Dès ce moment Lucheni n'existe plus qu'à l'état de numéro ; on lui a donné le 1144. Il porte en outre le numéro de sa cellule sur sa vareuse (no 95) et tous ses vêtements sont pourvus de la grande bande noire des condamnés à perpétuité. Le journaliste de la Tribune de Genève écrit:-" Lucheni a commencé aujourd'hui même à subir son châtiment : dès cet instant il a droit lui aussi à l'oubli et nous pouvons enfin supprimer de nos colonnes cette rubrique " Affaire Lucheni ".

Un point d’histoire

Le Réveil socialiste-anarchiste du 4 janvier 1913 publie sous ce titre un article sur la détention de Lucheni et sa mort en prison :

"Un positiviste, M. Fehmi vient de faire paraître une brochure sur l’Affaire Lucheni1 et nous donne des détails précis sur la façon dont le détenu fut véritablement « suicidé ». L’auteur a visité la prison de l’Evêché à Genève, il a fait une enquête auprès des autorités pénitentiaires. Il se borne à rapporter simplement ce qu’il a vu et entendu, impartialement, honnêtement. Et ce que M. Fehmi, qui est loin de nos idées, a vu est horrible. Malheureusement rien ne peut être contesté.

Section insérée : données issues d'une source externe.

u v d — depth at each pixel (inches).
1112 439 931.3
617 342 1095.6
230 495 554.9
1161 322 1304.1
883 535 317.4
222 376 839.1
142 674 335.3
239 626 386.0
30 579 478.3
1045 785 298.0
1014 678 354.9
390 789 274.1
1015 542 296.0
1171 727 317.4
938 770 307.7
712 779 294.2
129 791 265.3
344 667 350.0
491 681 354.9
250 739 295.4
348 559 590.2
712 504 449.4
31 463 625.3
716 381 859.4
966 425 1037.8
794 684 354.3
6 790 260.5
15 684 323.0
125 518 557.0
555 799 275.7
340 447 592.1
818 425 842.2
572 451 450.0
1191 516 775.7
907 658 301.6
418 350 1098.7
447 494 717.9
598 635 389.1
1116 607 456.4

Lucheni, qui avait donc tué l’impératrice d’Autriche en 1898, avait été condamné à la prison perpétuelle. Il s’était résigné à son sort, s’occupait à la confection de babouches, à la reliure, au cartonnage. « Son travail était même lucratif pour certains Genevois. Les étrangers achetaient une paire de babouches, un livre relié, des bibelots divers, à des prix assez rondelets, lorsqu’ils étaient assurés que c’était là l’œuvre de l’assassin de l’infortunée impératrice Elisabeth. Un pasteur évangéliste alla même jusqu’à vendre à une Américaine, en 1912, un manuscrit de quelques dizaines de pages où Lucheni, dans un français passablement éloquent, invoquait le nom de sa mère avec une réelle tendresse . C’est vraiment joli, ces honnêtes bourgeois qui battent monnaie de la production d’un malheureux qu’ils tiennent enfermé. Il n’y a pas de petits profits...

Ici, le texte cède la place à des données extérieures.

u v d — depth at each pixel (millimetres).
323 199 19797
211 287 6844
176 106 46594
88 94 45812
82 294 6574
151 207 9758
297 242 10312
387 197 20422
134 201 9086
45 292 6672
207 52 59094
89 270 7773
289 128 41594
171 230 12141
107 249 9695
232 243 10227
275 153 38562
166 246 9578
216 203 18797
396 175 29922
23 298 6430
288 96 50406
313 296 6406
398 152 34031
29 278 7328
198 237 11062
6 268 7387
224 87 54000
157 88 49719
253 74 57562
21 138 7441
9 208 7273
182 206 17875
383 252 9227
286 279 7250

Ainsi Lucheni purgeait sa peine, lorsqu’un journaliste auquel on aurait refusé la communication de mémoires du régicide, se vengea bassement des autorités sur le dos de Lucheni en écrivant que celui-ci passait ses jours à travailler peu, à écrire beaucoup, à fumer des pipes, à chanter des cantiques. Ces exagérations furent colportées jusqu’à Vienne. Il en résulta des observations diplomatiques. Comme toujours la Suisse républicaine, aux pieds des nations, fit voir son indépendance. Le directeur de l’Evêché reçut l’ordre de serrer la vis à Lucheni. Pour des vétilles, il subit l’encellulement. Mais ce fut bien pis lorsque la prison changea de directeur. Le nouveau maître de l’Evêché, un M. Jean Fernex, ancien petit commis aux écritures, donna vite satisfaction à ceux qui le nommaient et exécuta nettement ce que les « pressions étrangères » attendaient.

Quelques jours après son installation il envahit la cellule de Lucheni avec quatre gardiens et lui dit :

-     Je suis chargé de vous mater, moi. Bonsoir.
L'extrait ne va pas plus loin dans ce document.